KRM22 Completes SOC2 Type II Audit

KRM22 Completes SOC2 Type II Audit


October 26, 2021

At the beginning of 2021, we announced that we successfully passed the SOC 2 Type I examination.  This proved that KRM22 has suitably designed policies, procedures, and controls in place to secure the systems and data our customers rely on.

Having now just completed a detailed and thorough follow-up audit,  we are pleased to announce we are now SOC2 Type II compliant as well! 

This means that KRM22adheres to the effective policies, processes, and controls we defined as part of the SOC2 Type I examination. Once again, during the process, the Auditors repeatedly complemented our level of compliance maturity.

Being a software-as-a-service (SaaS) platform that handles sensitive customer data, we have always believed that information security is fundamental to the success of our Global Risk Platform (GRP).

Pursuing SOC 2Compliance

KRM22 has instilled a strong security ethos during our short 3-year history, implementing good practices in information security around firewalls, code reviews, and the like.  To leverage that commitment, it is important for us to prove to our customers that we do everything we claim to do. Like us, our customers really value compliance.

This led KRM22 to pursue the Service Organizational Control 2 (SOC 2) accreditation, the widely recognized and coveted gold standard for information security. It requires organizations to establish and follow strict information security policies and procedures, covering:

  • A secure software development lifecycle
  • Access control that follows “least privilege” best practices
  • Detailed logging, monitoring and alerting
  • Encryption controls that meet or exceed best practices
  • Completion of internal and external penetration testing
  • Active monitoring for intrusion events and security incident handling
  • Data backup and disaster recovery

The certification is built on a set of five specific Trust Services Criteria, we focused on two:

  • Security: That information and systems are protected against unauthorized access, with security referring to both information and information systems
  • Confidentiality: That various types of sensitive information deemed confidential is protected

Risk Cockpit to the rescue!

Our key vendor choices of AWS for the cloud hosting platform of the GRP and Microsoft Azure AD for our internal identity and access management service made the process easier, the secret to our success was using our very own Enterprise Risk Cockpit; a web-based, enterprise-grade risk management application that provides a real-time view of our enterprise risk profile based on an aggregation of risks and controls from across all company security-related touchpoints.

The cockpit allowed us to define our Information Security objectives based on the NIST Cyber Security Framework, we created our company risk strategy, and link that to the ITL4 processes and procedures best practices; all underpinned by a mapped set of ISO27011 Appendix A controls. The ARIC accountabilities model that is embedded throughout the Risk Cockpit ensured System Information Owners are reminded to score their systems using the CIA rating method, prompted to provide an Effectiveness score for their controls and define the severity for their risks.

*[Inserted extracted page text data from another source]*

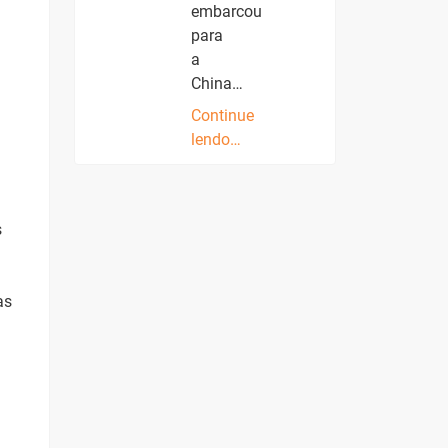
embarcou
para
a
China…
Continue
lendo…
s
as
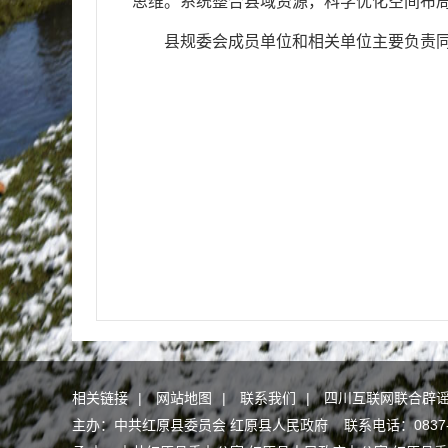
思维。系统整合县域资源，科学优化空间布
县规委会成员单位和相关单位主要负责
相关链接
|
网站地图
|
联系我们
|
四川互联网联合辟
主办：中共红原县委员会 红原县人民政府 联系电话：0837-2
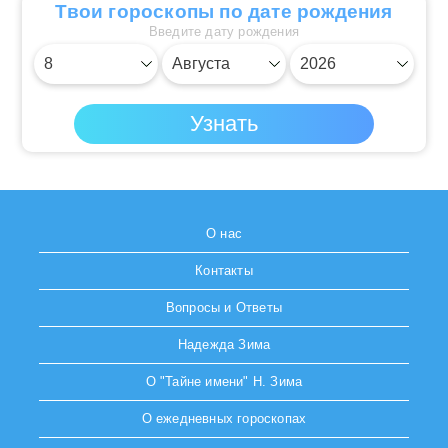
Твои гороскопы по дате рождения
Введите дату рождения
О нас
Контакты
Вопросы и Ответы
Надежда Зима
О "Тайне имени" Н. Зима
О ежедневных гороскопах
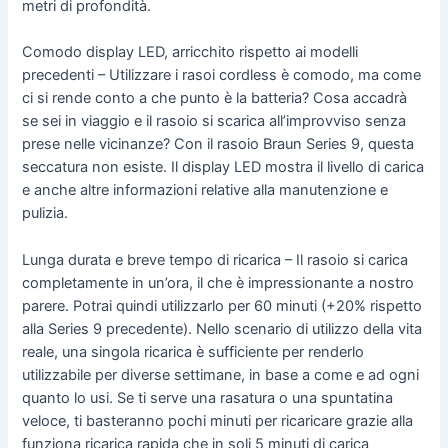
metri di profondità.
Comodo display LED, arricchito rispetto ai modelli
precedenti – Utilizzare i rasoi cordless è comodo, ma come
ci si rende conto a che punto è la batteria? Cosa accadrà
se sei in viaggio e il rasoio si scarica all’improvviso senza
prese nelle vicinanze? Con il rasoio Braun Series 9, questa
seccatura non esiste. Il display LED mostra il livello di carica
e anche altre informazioni relative alla manutenzione e
pulizia.
Lunga durata e breve tempo di ricarica – Il rasoio si carica
completamente in un’ora, il che è impressionante a nostro
parere. Potrai quindi utilizzarlo per 60 minuti (+20% rispetto
alla Series 9 precedente). Nello scenario di utilizzo della vita
reale, una singola ricarica è sufficiente per renderlo
utilizzabile per diverse settimane, in base a come e ad ogni
quanto lo usi. Se ti serve una rasatura o una spuntatina
veloce, ti basteranno pochi minuti per ricaricare grazie alla
funziona ricarica rapida che in soli 5 minuti di carica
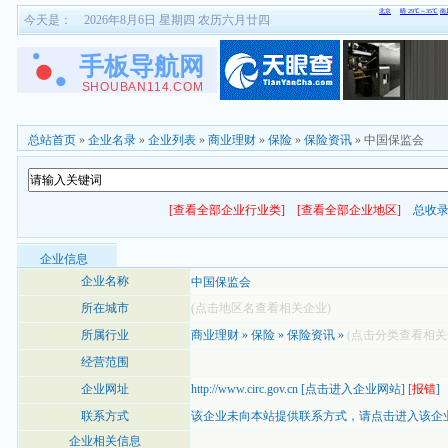
今天是：
2026年8月6日 星期四 农历六月廿四
总站首页
»
企业名录
»
企业列表
»
商业理财
»
保险
»
保险资讯
» 中国保监会
[查看全部企业行业类]
[查看全部企业地区]
总收
企业信息
企业名称
中国保监会
所在城市
(点击地区名查看相关企业)
所属行业
商业理财
»
保险
»
保险资讯
»
(点击分类查看相关
经营范围
企业网址
http://www.circ.gov.cn
[
点击进入企业网站
] [
报错
]
联系方式
该企业未向本站提供联系方式，
请点击进入该企
企业相关信息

These are then all rolled up using metrics into visually stunning dashboards that allow for the easy tracking of progress.

What’s next?

While obtaining Type II attestation is an important milestone in our efforts to be the most secure risk platform in the market, we understand that our work is never done. To continue to show our commitment to information security, we’re looking to supercharge our Risk Cockpit in 2022 to demonstrate NIST, ITLIL 4, and ISO27001 watch this space….

And finally…

Here at KRM22, we continue to believe effective security is a team effort, which involves the participation and support of all of us. We continue to be vigilant and understand that keeping our customer’s data secure is everyone’s job!